Records contained in a dataset:
────────────────────────────────────────

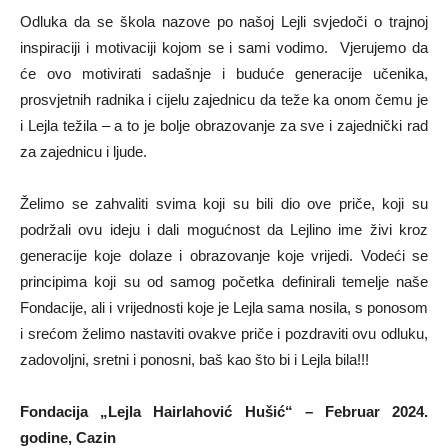
Odluka da se škola nazove po našoj Lejli svjedoči o trajnoj
inspiraciji i motivaciji kojom se i sami vodimo. Vjerujemo da
će ovo motivirati sadašnje i buduće generacije učenika,
prosvjetnih radnika i cijelu zajednicu da teže ka onom čemu je
i Lejla težila – a to je bolje obrazovanje za sve i zajednički rad
za zajednicu i ljude.
Želimo se zahvaliti svima koji su bili dio ove priče, koji su
podržali ovu ideju i dali mogućnost da Lejlino ime živi kroz
generacije koje dolaze i obrazovanje koje vrijedi. Vodeći se
principima koji su od samog početka definirali temelje naše
Fondacije, ali i vrijednosti koje je Lejla sama nosila, s ponosom
i srećom želimo nastaviti ovakve priče i pozdraviti ovu odluku,
zadovoljni, sretni i ponosni, baš kao što bi i Lejla bila!!!
Fondacija „Lejla Hairlahović Hušić“ – Februar 2024.
godine, Cazin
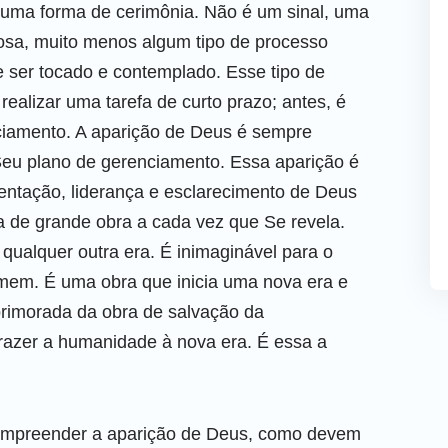
é uma forma de cerimônia. Não é um sinal, uma
sa, muito menos algum tipo de processo
e ser tocado e contemplado. Esse tipo de
ealizar uma tarefa de curto prazo; antes, é
iamento. A aparição de Deus é sempre
 Seu plano de gerenciamento. Essa aparição é
entação, liderança e esclarecimento de Deus
 de grande obra a cada vez que Se revela.
qualquer outra era. É inimaginável para o
mem. É uma obra que inicia uma nova era e
primorada da obra de salvação da
razer a humanidade à nova era. É essa a
mpreender a aparição de Deus, como devem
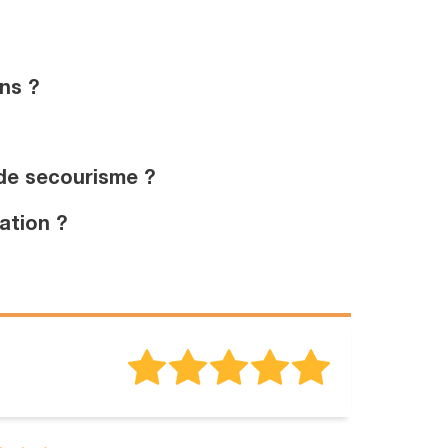
ns ?
de secourisme ?
ation ?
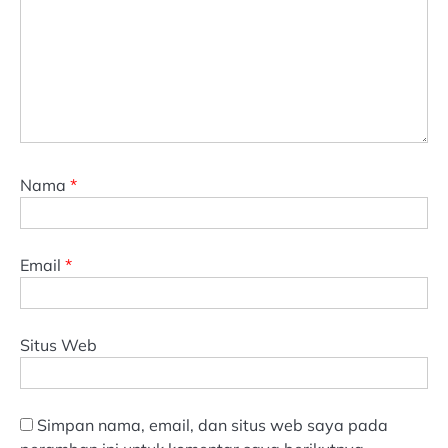
Nama
*
Email
*
Situs Web
Simpan nama, email, dan situs web saya pada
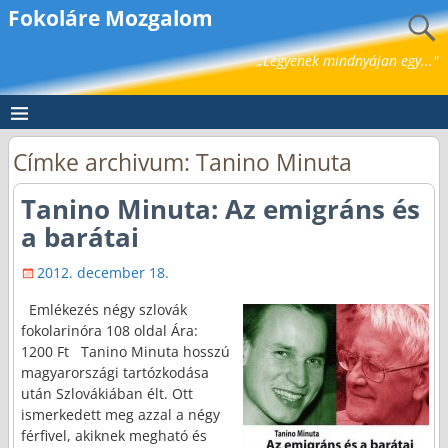
Fokoláre Mozgalom
„Legyenek mindnyájan egy..."
Címke archivum:
Tanino Minuta
Tanino Minuta: Az emigráns és
a barátai
2012. december 18.
Emlékezés négy szlovák
fokolarinóra 108 oldal Ára:
1200 Ft Tanino Minuta hosszú
magyarországi tartózkodása
után Szlovákiában élt. Ott
ismerkedett meg azzal a négy
férfivel, akiknek megható és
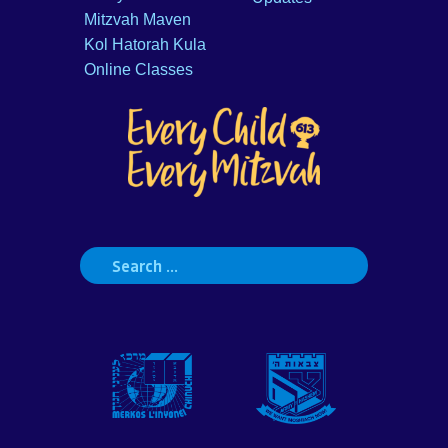
Mitzvah Maven
Kol Hatorah Kula
Online Classes
Search
for:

────────────────────────────────────────

Count up every line above that has the word "aparição" in it; answer with the number alone.

Task answer:
3